Il rendimento lordo complessivo del Btp marzo 2033 si è attestato al 3,02%, sulla base di un prezzo di aggiudicazione di 100,96. Il rendimento netto risulta pari al 2,62% secondo le elaborazioni di Assiom Forex. Il livello del 3% rappresenta un riferimento importante per il tratto medio della curva dei rendimenti.
Nella stessa giornata il MEF ha collocato anche la terza tranche del Btp con scadenza 15 marzo 2029, titolo triennale con cedola annua lorda del 2,4%. L’ammontare emesso ha raggiunto 3,5 miliardi di euro, anche in questo caso al massimo della forchetta prevista tra 3 e 3,5 miliardi. Le richieste hanno sfiorato 5,35 miliardi di euro, con un rapporto di copertura di 1,53.
Il rendimento lordo complessivo del Btp marzo 2029 si è fermato al 2,36%, con un prezzo di aggiudicazione pari a 100,15. Il rendimento netto risulta al 2,052%. Rispetto alla precedente asta del 13 gennaio 2026, quando il rendimento lordo aveva toccato il 2,48%, il dato evidenzia un calo sul tratto breve della curva.
Del Btp marzo 2029 risultano in circolazione titoli per 8,7 miliardi di euro. Il regolamento per entrambe le emissioni avverrà il 16 febbraio 2026. Per il Btp triennale la prima cedola verrà staccata il 15 marzo 2026 e presenterà un tasso lordo dello 0,39116%, calcolato su 59 giorni rispetto a un semestre di 181.

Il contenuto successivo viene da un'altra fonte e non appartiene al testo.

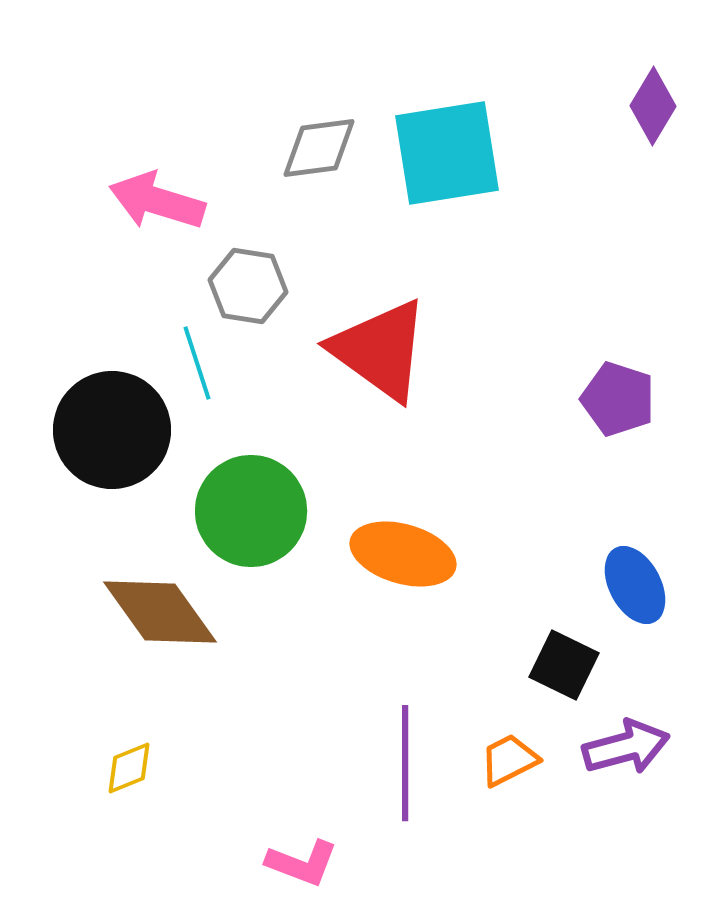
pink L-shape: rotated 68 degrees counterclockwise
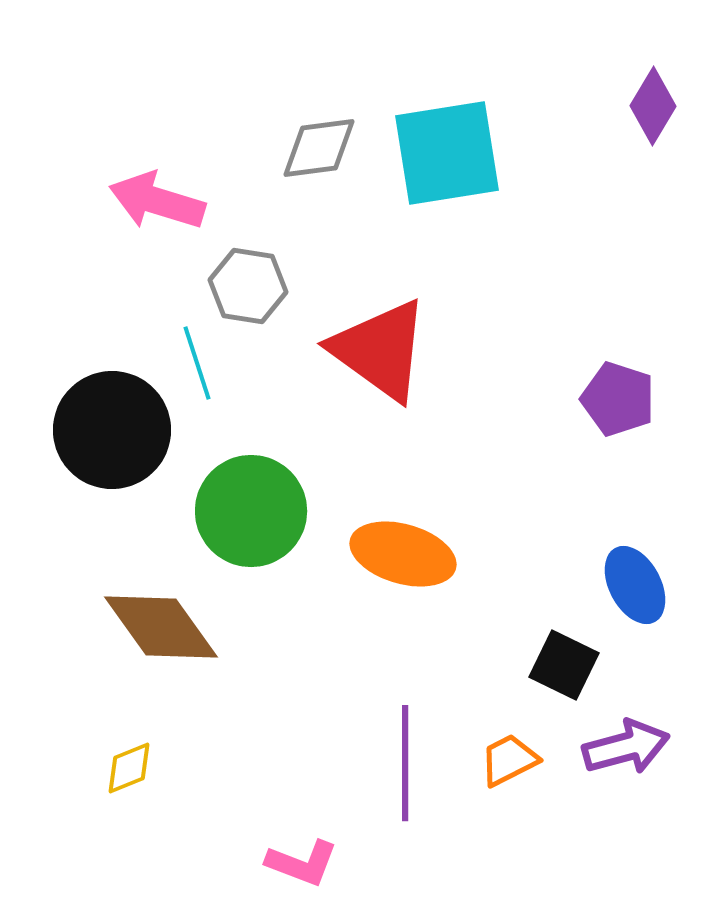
brown diamond: moved 1 px right, 15 px down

Un investitore che abbia partecipato all’asta del Btp marzo 2033 ottiene una cedola annua lorda del 3,15% con un rendimento effettivo del 3,02% determinato dal prezzo di aggiudicazione. Chi invece sceglie il Btp marzo 2029 punta su una durata più breve e su un rendimento lordo del 2,36%, inferiore rispetto alla precedente emissione di gennaio.
L’asta del 12 febbraio 2026 mostra quindi una domanda sostenuta su entrambe le scadenze e una differenziazione dei rendimenti tra medio e breve termine, elementi centrali per valutare le opportunità offerte dai Btp nel contesto attuale del debito pubblico italiano.